U.S. SECURITIES AND EXCHANGE COMMISSION

Litigation Release No. 20875 / January 30, 2009

SECURITIES AND EXCHANGE COMMISSION V. JAMES N. STANARD, ET AL., Case No. 06 Civ. 7736 (GEL) S.D.N.Y.

JAMES N. STANARD, FORMER CEO OF RENAISSANCERE HOLDINGS LTD., HELD LIABLE FOR ACCOUNTING FRAUD

The Securities and Exchange Commission announced that on January 27, 2009, after a six-day bench trial, the Hon. Gerard E. Lynch of the U.S. District Court for the Southern District of New York issued an opinion and order that, among other things, held defendant James N. Stanard liable for securities fraud in the Commission's civil enforcement action against him. Stanard is the former chief executive officer of reinsurer RenaissanceRe Holdings Ltd. ("RenRe"). The court also held Stanard liable for making false or misleading statements to auditors, providing false officer certifications, and violating and aiding and abetting violations of reporting, books-and-records, and internal controls provisions of the securities laws.

The Commission charged Stanard and the other defendants with fraud in connection with a sham transaction whose purpose and effect was to fraudulently defer more than $26 million of RenRe's earnings from 2001 to later periods. With Stanard's knowledge, RenRe fraudulently accounted for the sham transaction as "reinsurance," when in fact, as Stanard knew, the transaction transferred no risk and could not properly be accounted for as reinsurance.

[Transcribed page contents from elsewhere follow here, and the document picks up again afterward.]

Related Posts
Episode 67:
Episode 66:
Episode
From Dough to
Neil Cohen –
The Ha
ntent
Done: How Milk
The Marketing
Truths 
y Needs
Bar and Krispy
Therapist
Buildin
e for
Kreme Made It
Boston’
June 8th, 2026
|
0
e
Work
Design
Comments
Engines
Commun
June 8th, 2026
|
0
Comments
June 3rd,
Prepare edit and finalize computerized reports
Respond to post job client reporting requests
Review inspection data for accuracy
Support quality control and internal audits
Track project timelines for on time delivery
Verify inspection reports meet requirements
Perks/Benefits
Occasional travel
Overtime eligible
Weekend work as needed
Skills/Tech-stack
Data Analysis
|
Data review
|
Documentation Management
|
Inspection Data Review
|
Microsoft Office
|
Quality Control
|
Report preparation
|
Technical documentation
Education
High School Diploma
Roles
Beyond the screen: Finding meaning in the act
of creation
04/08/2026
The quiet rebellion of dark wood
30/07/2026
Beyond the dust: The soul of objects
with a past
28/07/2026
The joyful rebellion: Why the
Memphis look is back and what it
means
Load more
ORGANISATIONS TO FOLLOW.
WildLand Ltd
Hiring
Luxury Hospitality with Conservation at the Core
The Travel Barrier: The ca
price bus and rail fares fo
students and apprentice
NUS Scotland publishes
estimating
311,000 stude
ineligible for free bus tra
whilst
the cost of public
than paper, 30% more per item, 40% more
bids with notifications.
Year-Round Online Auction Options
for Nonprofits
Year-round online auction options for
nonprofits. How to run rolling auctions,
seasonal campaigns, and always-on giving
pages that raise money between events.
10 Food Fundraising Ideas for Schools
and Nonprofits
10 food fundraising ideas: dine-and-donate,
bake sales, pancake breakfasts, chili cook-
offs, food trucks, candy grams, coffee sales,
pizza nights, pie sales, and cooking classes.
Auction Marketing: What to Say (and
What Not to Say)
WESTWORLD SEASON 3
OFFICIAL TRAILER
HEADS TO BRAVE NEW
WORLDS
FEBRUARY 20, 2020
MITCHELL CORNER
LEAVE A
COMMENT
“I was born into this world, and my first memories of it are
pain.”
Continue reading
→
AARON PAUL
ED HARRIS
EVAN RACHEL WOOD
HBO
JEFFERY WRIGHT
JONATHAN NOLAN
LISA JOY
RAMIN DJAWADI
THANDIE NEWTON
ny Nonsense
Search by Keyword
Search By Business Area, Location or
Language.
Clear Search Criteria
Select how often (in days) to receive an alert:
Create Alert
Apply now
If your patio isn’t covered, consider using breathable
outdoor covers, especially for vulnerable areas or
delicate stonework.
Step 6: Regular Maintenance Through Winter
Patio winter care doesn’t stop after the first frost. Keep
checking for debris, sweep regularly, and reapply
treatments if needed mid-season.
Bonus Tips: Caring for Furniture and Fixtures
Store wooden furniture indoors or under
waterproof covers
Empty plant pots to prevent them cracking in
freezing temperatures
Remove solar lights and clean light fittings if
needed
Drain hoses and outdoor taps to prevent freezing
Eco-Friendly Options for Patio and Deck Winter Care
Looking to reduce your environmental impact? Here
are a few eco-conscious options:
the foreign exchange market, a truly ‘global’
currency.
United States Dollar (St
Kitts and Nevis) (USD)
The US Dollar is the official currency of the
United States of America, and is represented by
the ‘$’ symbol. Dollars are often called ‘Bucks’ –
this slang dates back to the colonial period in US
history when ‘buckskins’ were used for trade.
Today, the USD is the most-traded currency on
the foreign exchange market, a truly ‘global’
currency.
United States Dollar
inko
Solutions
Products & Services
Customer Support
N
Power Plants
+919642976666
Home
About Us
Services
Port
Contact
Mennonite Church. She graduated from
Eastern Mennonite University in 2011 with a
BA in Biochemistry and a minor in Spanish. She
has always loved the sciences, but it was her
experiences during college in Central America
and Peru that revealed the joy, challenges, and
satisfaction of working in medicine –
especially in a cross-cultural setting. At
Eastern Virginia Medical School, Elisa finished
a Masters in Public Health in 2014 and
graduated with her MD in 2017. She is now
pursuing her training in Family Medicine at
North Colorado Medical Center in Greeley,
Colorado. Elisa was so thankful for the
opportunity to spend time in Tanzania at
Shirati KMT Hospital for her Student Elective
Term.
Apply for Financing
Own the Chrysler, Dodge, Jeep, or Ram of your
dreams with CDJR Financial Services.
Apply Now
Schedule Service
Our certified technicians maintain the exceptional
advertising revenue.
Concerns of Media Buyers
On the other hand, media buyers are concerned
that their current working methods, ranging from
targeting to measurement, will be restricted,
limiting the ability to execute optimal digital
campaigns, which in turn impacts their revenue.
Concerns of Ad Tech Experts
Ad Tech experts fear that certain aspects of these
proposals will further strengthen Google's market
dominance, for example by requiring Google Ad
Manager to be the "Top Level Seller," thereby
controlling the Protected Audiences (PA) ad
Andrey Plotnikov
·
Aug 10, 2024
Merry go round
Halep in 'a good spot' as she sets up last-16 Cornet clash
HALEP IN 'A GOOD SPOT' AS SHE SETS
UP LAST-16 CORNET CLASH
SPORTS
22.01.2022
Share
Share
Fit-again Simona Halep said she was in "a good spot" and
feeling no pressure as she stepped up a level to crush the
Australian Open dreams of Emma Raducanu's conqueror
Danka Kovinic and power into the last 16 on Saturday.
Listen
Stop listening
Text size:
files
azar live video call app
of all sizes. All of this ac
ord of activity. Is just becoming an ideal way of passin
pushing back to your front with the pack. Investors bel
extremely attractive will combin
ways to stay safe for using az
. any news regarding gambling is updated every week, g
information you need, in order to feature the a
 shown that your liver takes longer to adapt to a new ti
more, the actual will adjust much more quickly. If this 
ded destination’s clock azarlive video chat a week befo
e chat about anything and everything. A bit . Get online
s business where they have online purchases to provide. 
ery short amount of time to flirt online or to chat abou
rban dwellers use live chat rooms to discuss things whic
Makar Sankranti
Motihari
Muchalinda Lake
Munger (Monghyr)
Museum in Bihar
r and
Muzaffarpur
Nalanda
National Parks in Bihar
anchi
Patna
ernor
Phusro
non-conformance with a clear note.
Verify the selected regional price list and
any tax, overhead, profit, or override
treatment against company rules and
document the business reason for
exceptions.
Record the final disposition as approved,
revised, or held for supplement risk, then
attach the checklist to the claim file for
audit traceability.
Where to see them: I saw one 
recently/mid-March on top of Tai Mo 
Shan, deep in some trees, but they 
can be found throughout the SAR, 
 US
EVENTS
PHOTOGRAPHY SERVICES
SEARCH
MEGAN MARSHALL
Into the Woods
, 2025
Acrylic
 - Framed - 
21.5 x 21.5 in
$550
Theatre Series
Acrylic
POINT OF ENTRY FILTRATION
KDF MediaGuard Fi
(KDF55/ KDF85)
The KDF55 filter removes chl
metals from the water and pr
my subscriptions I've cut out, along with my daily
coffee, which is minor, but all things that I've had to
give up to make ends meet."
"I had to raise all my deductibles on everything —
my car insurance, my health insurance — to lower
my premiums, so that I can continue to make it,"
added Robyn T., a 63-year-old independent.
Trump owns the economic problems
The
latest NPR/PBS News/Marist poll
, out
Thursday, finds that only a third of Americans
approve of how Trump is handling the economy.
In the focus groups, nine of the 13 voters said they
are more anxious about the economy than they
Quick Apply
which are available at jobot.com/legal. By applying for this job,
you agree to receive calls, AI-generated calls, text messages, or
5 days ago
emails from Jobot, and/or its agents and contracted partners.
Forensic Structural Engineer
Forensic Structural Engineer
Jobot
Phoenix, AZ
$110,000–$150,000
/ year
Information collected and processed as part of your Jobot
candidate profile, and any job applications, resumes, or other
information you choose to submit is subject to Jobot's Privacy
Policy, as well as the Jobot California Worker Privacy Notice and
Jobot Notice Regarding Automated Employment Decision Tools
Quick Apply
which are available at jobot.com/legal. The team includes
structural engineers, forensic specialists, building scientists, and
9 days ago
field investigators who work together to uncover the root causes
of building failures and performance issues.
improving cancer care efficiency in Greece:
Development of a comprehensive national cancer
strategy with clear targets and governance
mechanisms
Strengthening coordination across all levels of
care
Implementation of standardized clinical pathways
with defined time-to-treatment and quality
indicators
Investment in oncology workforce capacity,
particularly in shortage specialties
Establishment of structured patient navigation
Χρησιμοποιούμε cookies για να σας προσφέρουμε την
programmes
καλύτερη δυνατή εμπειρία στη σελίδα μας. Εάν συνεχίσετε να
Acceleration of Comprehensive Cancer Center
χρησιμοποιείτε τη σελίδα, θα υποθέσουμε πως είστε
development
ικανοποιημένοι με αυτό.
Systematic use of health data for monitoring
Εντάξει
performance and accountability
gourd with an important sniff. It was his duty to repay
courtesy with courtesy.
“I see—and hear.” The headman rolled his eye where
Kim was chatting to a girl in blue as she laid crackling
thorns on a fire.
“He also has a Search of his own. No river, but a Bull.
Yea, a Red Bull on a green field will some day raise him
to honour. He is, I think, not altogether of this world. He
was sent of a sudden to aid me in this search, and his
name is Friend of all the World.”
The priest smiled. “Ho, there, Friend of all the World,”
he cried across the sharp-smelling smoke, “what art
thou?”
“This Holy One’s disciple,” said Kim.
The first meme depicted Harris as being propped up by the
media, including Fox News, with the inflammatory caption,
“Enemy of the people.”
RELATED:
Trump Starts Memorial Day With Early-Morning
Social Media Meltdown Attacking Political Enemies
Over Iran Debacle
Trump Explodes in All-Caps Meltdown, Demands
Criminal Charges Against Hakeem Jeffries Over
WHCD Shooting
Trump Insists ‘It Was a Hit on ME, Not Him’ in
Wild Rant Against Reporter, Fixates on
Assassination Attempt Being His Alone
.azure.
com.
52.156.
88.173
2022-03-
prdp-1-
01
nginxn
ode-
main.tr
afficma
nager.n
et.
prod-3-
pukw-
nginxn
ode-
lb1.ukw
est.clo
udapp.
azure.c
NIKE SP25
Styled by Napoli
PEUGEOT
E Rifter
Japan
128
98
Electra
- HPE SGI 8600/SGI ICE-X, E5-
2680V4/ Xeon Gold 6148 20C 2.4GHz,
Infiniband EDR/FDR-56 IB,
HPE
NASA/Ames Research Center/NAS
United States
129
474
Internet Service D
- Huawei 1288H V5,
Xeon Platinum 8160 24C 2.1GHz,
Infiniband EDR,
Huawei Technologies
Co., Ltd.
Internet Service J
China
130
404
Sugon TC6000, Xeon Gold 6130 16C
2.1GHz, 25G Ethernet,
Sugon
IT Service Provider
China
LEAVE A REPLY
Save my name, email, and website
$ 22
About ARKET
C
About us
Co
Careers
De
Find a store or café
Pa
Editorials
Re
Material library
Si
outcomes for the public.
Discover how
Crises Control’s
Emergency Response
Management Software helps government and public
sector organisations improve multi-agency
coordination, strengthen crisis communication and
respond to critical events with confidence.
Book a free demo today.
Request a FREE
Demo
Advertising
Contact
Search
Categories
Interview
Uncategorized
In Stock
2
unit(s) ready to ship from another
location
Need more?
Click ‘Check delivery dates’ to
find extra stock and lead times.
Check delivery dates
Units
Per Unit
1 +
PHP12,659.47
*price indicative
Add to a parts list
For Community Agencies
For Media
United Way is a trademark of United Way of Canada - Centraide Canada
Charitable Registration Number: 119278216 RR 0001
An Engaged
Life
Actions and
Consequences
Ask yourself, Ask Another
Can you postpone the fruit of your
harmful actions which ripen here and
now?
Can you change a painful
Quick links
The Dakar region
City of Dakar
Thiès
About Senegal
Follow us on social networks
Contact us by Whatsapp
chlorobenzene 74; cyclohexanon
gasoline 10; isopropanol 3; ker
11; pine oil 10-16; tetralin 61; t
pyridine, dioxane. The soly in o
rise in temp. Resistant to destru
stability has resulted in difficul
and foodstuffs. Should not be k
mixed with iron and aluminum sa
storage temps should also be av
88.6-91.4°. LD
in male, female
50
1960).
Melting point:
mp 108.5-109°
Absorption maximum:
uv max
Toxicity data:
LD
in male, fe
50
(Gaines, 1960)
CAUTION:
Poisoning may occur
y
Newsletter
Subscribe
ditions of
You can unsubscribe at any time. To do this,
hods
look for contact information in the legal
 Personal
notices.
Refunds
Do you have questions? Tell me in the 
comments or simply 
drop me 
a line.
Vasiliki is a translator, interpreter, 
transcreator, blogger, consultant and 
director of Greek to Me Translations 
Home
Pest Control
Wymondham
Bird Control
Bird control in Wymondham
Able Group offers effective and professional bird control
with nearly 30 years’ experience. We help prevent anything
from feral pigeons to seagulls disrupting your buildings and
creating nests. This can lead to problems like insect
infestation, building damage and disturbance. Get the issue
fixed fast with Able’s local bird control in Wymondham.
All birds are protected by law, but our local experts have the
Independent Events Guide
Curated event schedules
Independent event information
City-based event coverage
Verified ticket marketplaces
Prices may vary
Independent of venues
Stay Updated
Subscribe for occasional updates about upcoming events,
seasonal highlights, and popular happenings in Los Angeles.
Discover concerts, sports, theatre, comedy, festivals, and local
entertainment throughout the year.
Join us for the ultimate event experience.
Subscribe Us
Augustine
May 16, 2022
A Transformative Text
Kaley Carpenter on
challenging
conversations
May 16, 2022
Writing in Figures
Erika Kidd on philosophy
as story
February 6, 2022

As a result of RenRe's fraudulent accounting treatment, RenRe materially understated income in 2001 and materially overstated income in 2002.

In the court's January 27, 2009 opinion and order, Judge Lynch ruled in favor of the Commission on all of its claims, finding that Stanard "wanted to engage in a transaction that would have a particular balance sheet effect, without economic reality;" that "he knew the transaction was being structured in a way … that would obscure its significance from the auditors;" that he "knew the facts, and he knew the [applicable accounting] rule, and he knew that the facts did not square with the rule;" and that "[a]ccordingly, he acted with knowledge that RenRe's earnings would be falsely stated." The court further found that "Stanard damaged his credibility by claiming repeatedly at trial that this was intended as a reinsurance transaction, when in fact it was intended only to have an accounting effect, and not to constitute true insurance against risk."

The court found that Stanard violated Section 17(a) of the Securities Act of 1933 ("Securities Act"), Sections 10(b) and 13(b)(5) of the Securities Exchange Act of 1934 ("Exchange Act") and Rules 10b-5, 13a-14, 13b2-1, and 13b2-2 and that Stanard aided and abetted violations of Sections 13(a) and 13(b)(2) of the Exchange Act and Rules 12b-20, 13a-1, and 13a-13. The court permanently enjoined Stanard from violating or aiding and abetting violations of all these provisions of the securities laws and imposed a civil penalty of $100,000 but denied the Commission's request for an officer and director bar. The court directed the Commission to submit an appropriate final judgment on or before February 17, 2009.

The Commission previously settled its claims against defendants Michael W. Cash and Martin J. Merritt and, in a related action, against RenRe.

For further information, see Litigation Release Nos. 19847 (Sept. 27, 2006), 19989 (Feb. 6, 2007), and 20360 (Nov. 8, 2007), and Administrative Proceeding No. 34-54661 (Oct. 27, 2006).